-- Opening Marker --

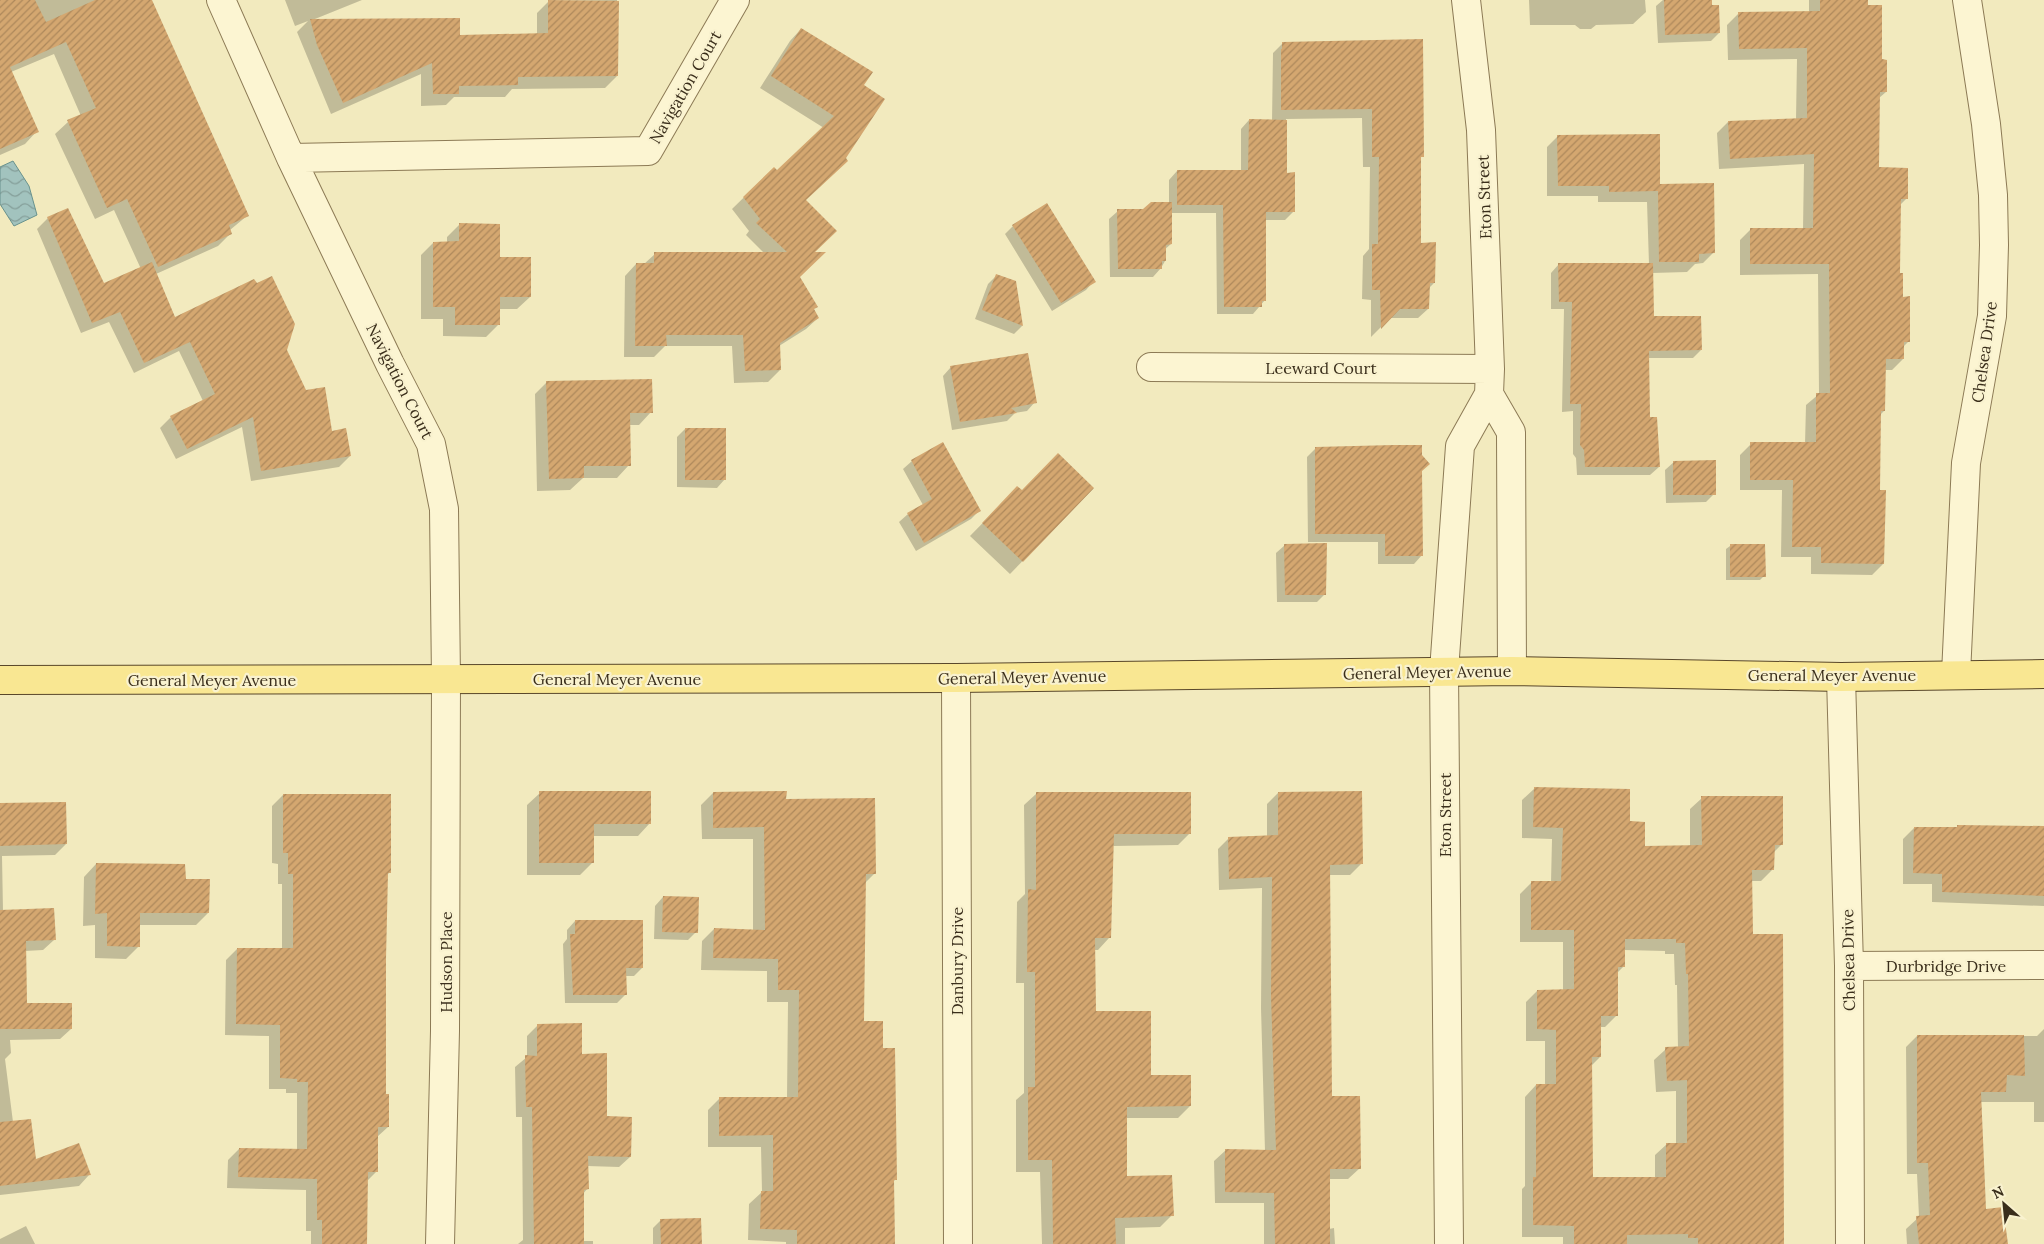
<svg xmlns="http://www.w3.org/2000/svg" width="2044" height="1244" font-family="Lora,serif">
	<defs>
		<pattern id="water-waves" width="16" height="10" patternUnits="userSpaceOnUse" patternTransform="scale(1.25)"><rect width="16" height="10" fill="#a2c3be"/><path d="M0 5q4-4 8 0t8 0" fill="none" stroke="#859f9a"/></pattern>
		<pattern id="building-hatch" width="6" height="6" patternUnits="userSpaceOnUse" patternTransform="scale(1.25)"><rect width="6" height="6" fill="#d4a770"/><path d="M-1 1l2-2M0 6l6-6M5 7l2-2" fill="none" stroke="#ad885b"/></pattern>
	</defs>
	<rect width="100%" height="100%" fill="#f2eabe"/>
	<!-- water -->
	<path fill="url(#water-waves)" stroke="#68928d" d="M 13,161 L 29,186 L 37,215 L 14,226 L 0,204 L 0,167 Z"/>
	<!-- shadow -->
	<path fill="#0003" fill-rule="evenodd" d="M 0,0 L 151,0 L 248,215 L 230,230 L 231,233 L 218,246 L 156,274 L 175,318 L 285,350 L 305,391 L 331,432 L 350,456 L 339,467 L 251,481 L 242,427 L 176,459 L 160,428 L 171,417 L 203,401 L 179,351 L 134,373 L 109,322 L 81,333 L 37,229 L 48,218 L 103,285 L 141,269 L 114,210 L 95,219 L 55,134 L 68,122 L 81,116 L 54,54 L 11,72 L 37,131 L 25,144 L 0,155 Z
		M 285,0 L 362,0 L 310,21 L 459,19 L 459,36 L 537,35 L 537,13 L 549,1 L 617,0 L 617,76 L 605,88 L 512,89 L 505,97 L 454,97 L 446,105 L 421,106 L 421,74 L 331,114 L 297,32 L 308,21 L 295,26 Z
		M 1529,0 L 1645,0 L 1646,12 L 1633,24 L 1596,25 L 1591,29 L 1580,29 L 1575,25 L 1530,25 Z
		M 1663,0 L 1711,0 L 1719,33 L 1711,41 L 1658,43 L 1656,6 Z
		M 1809,0 L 1866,0 L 1886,92 L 1879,98 L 1878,168 L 1907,198 L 1900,205 L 1899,274 L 1909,341 L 1903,347 L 1903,359 L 1892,370 L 1884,370 L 1884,411 L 1880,415 L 1879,491 L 1883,564 L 1872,575 L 1811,574 L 1811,557 L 1781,557 L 1782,490 L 1740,490 L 1740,455 L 1751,444 L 1805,444 L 1806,405 L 1819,394 L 1818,274 L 1740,275 L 1740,240 L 1751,229 L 1803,229 L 1804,164 L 1719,169 L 1717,133 L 1728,122 L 1796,119 L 1797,59 L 1728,60 L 1727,25 L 1738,14 L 1809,12 Z
		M 801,29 L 863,86 L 805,200 L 812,254 L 799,277 L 818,318 L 806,329 L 779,346 L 780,370 L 768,382 L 734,383 L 732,346 L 665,346 L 654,357 L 624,357 L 625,276 L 636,264 L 644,264 L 655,254 L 765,254 L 746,235 L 749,231 L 732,209 L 774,168 L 777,172 L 824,128 L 760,88 L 790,41 Z
		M 1421,41 L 1422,156 L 1420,159 L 1419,244 L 1434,283 L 1428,289 L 1428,309 L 1418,318 L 1390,318 L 1371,337 L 1371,300 L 1362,299 L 1363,256 L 1369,249 L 1370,167 L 1363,167 L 1362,118 L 1286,119 L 1285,174 L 1294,211 L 1285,220 L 1265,220 L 1265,300 L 1253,314 L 1217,314 L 1216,213 L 1171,213 L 1171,244 L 1164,250 L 1165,261 L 1161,268 L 1153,277 L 1110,277 L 1109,219 L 1118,211 L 1143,211 L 1169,203 L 1169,180 L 1177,171 L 1241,171 L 1241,129 L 1249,120 L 1272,121 L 1273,53 L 1283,43 Z
		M 1558,136 L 1659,185 L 1714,252 L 1703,263 L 1695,264 L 1687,272 L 1652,273 L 1652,318 L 1701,350 L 1693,358 L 1648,358 L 1649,418 L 1659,467 L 1650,475 L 1577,475 L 1576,458 L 1573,454 L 1573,411 L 1562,412 L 1564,309 L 1551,309 L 1551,273 L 1559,264 L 1649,264 L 1647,202 L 1598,202 L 1598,196 L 1547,196 L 1547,147 Z
		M 1046,205 L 1094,281 L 1086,290 L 1052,311 L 1005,234 L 1013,226 Z
		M 459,225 L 530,297 L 517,309 L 498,309 L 498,325 L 486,337 L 443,336 L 443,319 L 421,319 L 421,255 L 433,243 L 447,243 L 447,237 Z
		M 996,276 L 1015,282 L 1022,326 L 1014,334 L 975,319 L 988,284 Z
		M 951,367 L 1035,402 L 1027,411 L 1015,413 L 1007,421 L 952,430 L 943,376 Z
		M 547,382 L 651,412 L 639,425 L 629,425 L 629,465 L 617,478 L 583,478 L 570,490 L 537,491 L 535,394 Z
		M 685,429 L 725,479 L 717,488 L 677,487 L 677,437 Z
		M 1315,449 L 1421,472 L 1422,555 L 1414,564 L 1378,564 L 1378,542 L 1308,542 L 1307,457 Z
		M 912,461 L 979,511 L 971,519 L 916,551 L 899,522 L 908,514 L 923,505 L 903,469 Z
		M 1674,462 L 1714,494 L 1706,502 L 1666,503 L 1665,470 Z
		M 1017,488 L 1021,492 L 1093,489 L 1010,574 L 970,536 Z
		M 1285,545 L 1325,594 L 1317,602 L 1277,602 L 1276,553 Z
		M 1730,546 L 1764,576 L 1760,580 L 1726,580 L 1726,549 Z
		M 1534,789 L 1629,823 L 1644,847 L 1690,846 L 1690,809 L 1702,798 L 1782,844 L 1773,853 L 1773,869 L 1761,881 L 1751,881 L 1751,935 L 1783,1244 L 1563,1244 L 1563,1237 L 1522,1237 L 1522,1189 L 1525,1186 L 1525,1097 L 1536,1085 L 1545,1085 L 1545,1041 L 1526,1041 L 1526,1002 L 1537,991 L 1563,991 L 1563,942 L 1520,942 L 1520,894 L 1532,882 L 1551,882 L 1552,839 L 1522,838 L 1522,800 ZM 1624,950 L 1665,951 L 1665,954 L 1674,954 L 1675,985 L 1677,985 L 1678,1048 L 1666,1049 L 1654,1060 L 1656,1092 L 1676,1091 L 1676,1144 L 1667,1144 L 1655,1155 L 1655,1178 L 1592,1178 L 1591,1066 L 1600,1057 L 1600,1027 L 1605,1027 L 1617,1015 L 1617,973 L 1624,966 Z
		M 540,793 L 650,823 L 638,836 L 592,836 L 592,863 L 580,875 L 527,875 L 527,805 Z
		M 713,793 L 785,800 L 875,873 L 865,883 L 863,1023 L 881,1049 L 895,1180 L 893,1182 L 893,1244 L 786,1244 L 786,1242 L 748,1240 L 749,1204 L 762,1192 L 761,1147 L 708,1147 L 708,1110 L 720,1098 L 787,1098 L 788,1002 L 767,1002 L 767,971 L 701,970 L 702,941 L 714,929 L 753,931 L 753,839 L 702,839 L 701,805 Z
		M 1278,793 L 1361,864 L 1350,875 L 1329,875 L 1331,1098 L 1360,1168 L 1348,1179 L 1328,1179 L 1329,1229 L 1334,1228 L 1335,1244 L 1264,1244 L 1264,1203 L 1215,1203 L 1214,1161 L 1226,1150 L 1265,1151 L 1261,1008 L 1262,888 L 1219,890 L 1218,849 L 1229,838 L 1267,836 L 1267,804 Z
		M 1036,794 L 1190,833 L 1178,845 L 1113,846 L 1109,938 L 1098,950 L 1094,950 L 1094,1012 L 1150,1077 L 1190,1106 L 1178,1118 L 1126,1118 L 1125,1177 L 1172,1215 L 1160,1227 L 1125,1228 L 1125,1244 L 1042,1244 L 1040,1172 L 1016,1172 L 1016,1100 L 1024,1093 L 1024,983 L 1016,983 L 1017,902 L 1025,894 L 1024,805 Z
		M 283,795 L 389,873 L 386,876 L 385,1095 L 388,1127 L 377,1137 L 377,1171 L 367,1181 L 366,1244 L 311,1244 L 311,1231 L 306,1231 L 306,1190 L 227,1188 L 228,1160 L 239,1149 L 297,1150 L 297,1093 L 286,1093 L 286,1089 L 269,1089 L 269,1036 L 225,1035 L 226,960 L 237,949 L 282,949 L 282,884 L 278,884 L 278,864 L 272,863 L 272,806 Z
		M 0,804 L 66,844 L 55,855 L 2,856 L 3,911 L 54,940 L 43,950 L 25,951 L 26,1004 L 71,1029 L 60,1039 L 10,1040 L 11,1053 L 5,1059 L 13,1122 L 35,1161 L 89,1175 L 79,1186 L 0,1195 Z
		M 1914,828 L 2044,829 L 2044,906 L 1932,902 L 1932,884 L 1903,884 L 1903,839 Z
		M 96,864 L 184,880 L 208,913 L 196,925 L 139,925 L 139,946 L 126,959 L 95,958 L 95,925 L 83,926 L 84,877 Z
		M 663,897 L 696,932 L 688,940 L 654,939 L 655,906 Z
		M 575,921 L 642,968 L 634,976 L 625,976 L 626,994 L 617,1003 L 565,1003 L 563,944 L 567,939 L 567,930 Z
		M 538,1025 L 581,1055 L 606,1118 L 630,1157 L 619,1167 L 587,1166 L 587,1189 L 583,1194 L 583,1241 L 593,1241 L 593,1244 L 518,1244 L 523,1240 L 522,1117 L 516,1117 L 515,1067 L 527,1057 L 527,1036 Z
		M 2044,1029 L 2044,1122 L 2034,1122 L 2034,1102 L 1981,1102 L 1985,1210 L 2006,1244 L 1907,1244 L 1906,1229 L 1919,1217 L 1917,1174 L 1907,1174 L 1906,1047 L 1917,1036 L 2037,1036 Z
		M 661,1220 L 701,1244 L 653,1244 L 653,1228 Z
		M 26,1226 L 35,1244 L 0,1244 L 0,1239 Z"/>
	<!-- building -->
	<path fill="url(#building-hatch)" fill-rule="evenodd" d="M 0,0 L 35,0 L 46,22 L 95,0 L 152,0 L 249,216 L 229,225 L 232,234 L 158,267 L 127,199 L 107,208 L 67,120 L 96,108 L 66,42 L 10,67 L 39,132 L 0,149 Z
		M 548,0 L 619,1 L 618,76 L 518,77 L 518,85 L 459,86 L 459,94 L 433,94 L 432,63 L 343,103 L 317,45 L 310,19 L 460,18 L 460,35 L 548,33 Z
		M 1664,0 L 1712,0 L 1712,5 L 1719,5 L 1720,33 L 1665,35 Z
		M 1820,0 L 1868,0 L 1868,5 L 1882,5 L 1882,59 L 1887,60 L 1887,92 L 1880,92 L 1879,167 L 1908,168 L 1908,199 L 1901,199 L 1900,273 L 1903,273 L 1903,297 L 1910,296 L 1910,342 L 1904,342 L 1904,359 L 1886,359 L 1885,411 L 1881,411 L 1880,490 L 1886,490 L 1884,564 L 1821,563 L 1821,547 L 1792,547 L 1793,480 L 1750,480 L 1750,442 L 1816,442 L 1816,393 L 1830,393 L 1829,264 L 1750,264 L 1750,228 L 1813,228 L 1814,154 L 1730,159 L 1728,121 L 1807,118 L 1807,48 L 1739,49 L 1738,12 L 1820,11 Z
		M 801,28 L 873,72 L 864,85 L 885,99 L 846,158 L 848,161 L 806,200 L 837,231 L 815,252 L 826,252 L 800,277 L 818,307 L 814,309 L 819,318 L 780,343 L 781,370 L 745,371 L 743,335 L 666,335 L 667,346 L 635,346 L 636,263 L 654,263 L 654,252 L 787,252 L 756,223 L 760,219 L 743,197 L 774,167 L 777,170 L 834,116 L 771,76 Z
		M 1423,39 L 1424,157 L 1421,157 L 1421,243 L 1436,242 L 1435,283 L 1430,283 L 1429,309 L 1400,309 L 1381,329 L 1380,290 L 1372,290 L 1372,244 L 1378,244 L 1379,157 L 1372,157 L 1372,109 L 1281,110 L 1281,49 L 1282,49 L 1282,42 Z
		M 1249,119 L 1287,120 L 1287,173 L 1295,172 L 1295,212 L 1266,212 L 1266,301 L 1262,301 L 1262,307 L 1224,307 L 1223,205 L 1177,205 L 1177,170 L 1248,170 Z
		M 1660,134 L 1660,184 L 1714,183 L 1715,253 L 1699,254 L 1699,262 L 1659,262 L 1658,191 L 1609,192 L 1609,186 L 1558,186 L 1557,135 Z
		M 1151,202 L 1172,202 L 1172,244 L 1166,245 L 1166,261 L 1162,261 L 1162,269 L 1118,269 L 1117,209 L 1143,209 Z
		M 1047,203 L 1096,282 L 1061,303 L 1012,225 Z
		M 68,208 L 104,283 L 152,262 L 175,317 L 254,279 L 257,283 L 272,276 L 295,324 L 287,350 L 306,390 L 325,387 L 332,431 L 346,428 L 351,456 L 261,471 L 253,417 L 187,449 L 170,416 L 215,394 L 190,342 L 144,363 L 120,312 L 92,323 L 47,217 Z
		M 459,223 L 500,224 L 500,257 L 531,257 L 531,297 L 500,297 L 500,325 L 455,325 L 455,307 L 433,307 L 433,242 L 459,241 Z
		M 1558,263 L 1653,263 L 1654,316 L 1701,316 L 1702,350 L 1649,351 L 1650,417 L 1657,417 L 1660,467 L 1585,467 L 1584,450 L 1580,445 L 1581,404 L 1570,404 L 1572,302 L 1559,302 Z
		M 996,274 L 1016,281 L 1023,326 L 982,310 Z
		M 1028,353 L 1037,403 L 1011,408 L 1017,413 L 960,422 L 950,366 Z
		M 652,379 L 653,413 L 630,413 L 631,466 L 584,466 L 584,478 L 549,479 L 546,381 Z
		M 685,428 L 726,428 L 726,480 L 685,480 Z
		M 943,442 L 981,511 L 924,543 L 907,513 L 932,499 L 911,460 Z
		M 1394,445 L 1422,445 L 1422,455 L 1430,464 L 1422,471 L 1423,556 L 1385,556 L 1385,534 L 1315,534 L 1315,447 Z
		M 1058,453 L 1094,488 L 1023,562 L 982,523 L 1017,486 L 1022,490 Z
		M 1716,460 L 1716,495 L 1673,495 L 1673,461 Z
		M 1327,543 L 1326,595 L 1285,595 L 1284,544 Z
		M 1730,544 L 1765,544 L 1766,577 L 1730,577 Z
		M 1534,787 L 1630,789 L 1630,821 L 1645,822 L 1645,846 L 1702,845 L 1701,796 L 1783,796 L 1783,845 L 1775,845 L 1774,870 L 1752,870 L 1753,934 L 1783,934 L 1784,1244 L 1698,1244 L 1698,1238 L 1688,1238 L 1688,1234 L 1627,1235 L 1627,1244 L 1574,1244 L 1574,1226 L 1533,1225 L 1533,1177 L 1536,1177 L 1536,1084 L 1556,1084 L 1556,1030 L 1537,1029 L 1537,990 L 1574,989 L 1574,930 L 1531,930 L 1531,881 L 1561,881 L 1563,828 L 1533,827 ZM 1625,939 L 1676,939 L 1676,943 L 1685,943 L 1686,974 L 1688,974 L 1689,1046 L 1665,1047 L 1667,1081 L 1687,1080 L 1687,1143 L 1666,1143 L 1666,1177 L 1593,1177 L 1592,1057 L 1601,1057 L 1601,1016 L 1618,1016 L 1618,967 L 1625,967 Z
		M 539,791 L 651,791 L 651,824 L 594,824 L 594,863 L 539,863 Z
		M 787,791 L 786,799 L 875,798 L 876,874 L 866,874 L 864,1021 L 883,1021 L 883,1048 L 895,1048 L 897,1180 L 894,1180 L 895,1244 L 797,1244 L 797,1230 L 760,1229 L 761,1191 L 773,1191 L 773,1135 L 719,1136 L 719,1097 L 798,1097 L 799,990 L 778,990 L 778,959 L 713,958 L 714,928 L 765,930 L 764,827 L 713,828 L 713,792 Z
		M 1362,791 L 1363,864 L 1330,865 L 1332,1096 L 1360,1096 L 1361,1169 L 1330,1169 L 1330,1244 L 1275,1244 L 1274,1193 L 1225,1192 L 1225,1149 L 1276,1150 L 1271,996 L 1272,877 L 1229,879 L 1228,837 L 1278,835 L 1278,792 Z
		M 1036,792 L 1191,792 L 1191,834 L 1114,834 L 1111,938 L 1095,938 L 1096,1011 L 1151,1011 L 1151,1075 L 1191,1075 L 1191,1106 L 1127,1107 L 1127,1176 L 1172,1175 L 1174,1216 L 1115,1218 L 1116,1244 L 1053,1244 L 1052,1160 L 1028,1160 L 1028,1087 L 1035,1087 L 1035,972 L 1027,972 L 1028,889 L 1036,890 Z
		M 283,794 L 391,794 L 391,873 L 388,873 L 386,959 L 386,1094 L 389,1094 L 389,1127 L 378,1127 L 378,1172 L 368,1172 L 367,1244 L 322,1244 L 322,1220 L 317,1220 L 317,1179 L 238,1177 L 239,1148 L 307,1149 L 308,1082 L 297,1082 L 297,1079 L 280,1078 L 280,1025 L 236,1024 L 237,948 L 293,948 L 293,874 L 288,874 L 288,853 L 283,853 Z
		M 66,802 L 67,844 L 0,846 L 0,803 Z
		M 1957,825 L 2044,826 L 2044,896 L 1942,892 L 1942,874 L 1913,873 L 1914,827 L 1957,827 Z
		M 96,863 L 185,864 L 186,879 L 210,879 L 209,913 L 140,913 L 140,947 L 107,946 L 107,913 L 95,914 Z
		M 663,896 L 699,897 L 698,933 L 662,932 Z
		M 54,908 L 56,940 L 26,941 L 27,1003 L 72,1003 L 72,1029 L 0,1029 L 0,910 Z
		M 575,920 L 643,920 L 643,968 L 626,968 L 627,995 L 573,995 L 570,934 L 575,934 Z
		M 582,1023 L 582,1054 L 607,1053 L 607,1116 L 632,1117 L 631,1157 L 588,1156 L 589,1189 L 584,1190 L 584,1244 L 534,1244 L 532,1107 L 526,1107 L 525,1055 L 537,1056 L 537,1024 Z
		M 1917,1035 L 2024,1035 L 2025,1076 L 2007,1075 L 2006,1092 L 1981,1092 L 1986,1209 L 2003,1207 L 2008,1244 L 1919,1244 L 1916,1216 L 1930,1215 L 1928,1163 L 1917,1163 Z
		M 31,1119 L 36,1159 L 79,1143 L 91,1175 L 0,1186 L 0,1122 Z
		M 701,1218 L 702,1244 L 661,1244 L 660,1219 Z"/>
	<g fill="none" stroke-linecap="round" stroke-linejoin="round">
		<defs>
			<path id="minor" d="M 221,0 L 291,158 L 390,364 L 431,444 L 444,509 L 446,680 L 445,1031 L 440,1244
				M 291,158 L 648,151 L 735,0
				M 1151,367 L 1490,369
				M 1489,394 L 1511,432 L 1512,671
				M 1956,674 L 1966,463 L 1992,316 L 1994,245 L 1993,195 L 1986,124 L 1967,0
				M 1841,677 L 1849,966 L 1850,1244
				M 956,678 L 958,1244
				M 1849,966 L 2044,965
				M 1449,1244 L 1444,671 L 1460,446 L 1489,394 L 1490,369 L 1481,130 L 1466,0"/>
			<path id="major" d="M 0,680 L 956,678 L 1512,671 L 1841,677 L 2044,674"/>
		</defs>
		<!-- minor casing -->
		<use href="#minor" stroke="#8c7a55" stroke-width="30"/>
		<!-- major casing -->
		<use href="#major" stroke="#59472a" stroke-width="30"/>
		<!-- minor -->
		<use href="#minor" stroke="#fcf5d2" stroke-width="28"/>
		<!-- major -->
		<use href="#major" stroke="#f9e792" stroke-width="28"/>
	</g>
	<g text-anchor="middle" stroke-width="4.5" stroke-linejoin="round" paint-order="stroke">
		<!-- street labels -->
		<g font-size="16" fill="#3a2e1b" stroke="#f9f2cf">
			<text transform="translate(685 87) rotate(-60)" y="6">Navigation Court</text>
			<text transform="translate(1484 197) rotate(-92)" y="6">Eton Street</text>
			<text transform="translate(1984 352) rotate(-82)" y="6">Chelsea Drive</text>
			<text x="1321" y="374">Leeward Court</text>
			<text transform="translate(400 381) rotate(63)" y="6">Navigation Court</text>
			<text transform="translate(1427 672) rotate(-1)" y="6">General Meyer Avenue</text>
			<text x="1832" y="681">General Meyer Avenue</text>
			<text transform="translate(1022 677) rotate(-1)" y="6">General Meyer Avenue</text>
			<text x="617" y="685">General Meyer Avenue</text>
			<text x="212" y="686">General Meyer Avenue</text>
			<text transform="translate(1445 815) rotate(-90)" y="6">Eton Street</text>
			<text transform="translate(1848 960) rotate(-91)" y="6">Chelsea Drive</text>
			<text transform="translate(957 961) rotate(-90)" y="6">Danbury Drive</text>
			<text transform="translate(446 962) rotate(-90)" y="6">Hudson Place</text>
			<text x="1946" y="972">Durbridge Drive</text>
		</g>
	</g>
	<!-- north arrow -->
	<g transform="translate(2004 1204) rotate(333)" stroke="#f9f2cf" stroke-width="4" paint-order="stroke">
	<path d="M0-4L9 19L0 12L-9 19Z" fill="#3a2e1b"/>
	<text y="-8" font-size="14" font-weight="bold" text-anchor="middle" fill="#3a2e1b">N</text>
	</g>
</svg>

-- Closing Marker --

▶ _Task prompt_: Search the preceding listing for "order" and extract every line where it is found.

▶ _Finished exercise_:
	<g text-anchor="middle" stroke-width="4.5" stroke-linejoin="round" paint-order="stroke">
	<g transform="translate(2004 1204) rotate(333)" stroke="#f9f2cf" stroke-width="4" paint-order="stroke">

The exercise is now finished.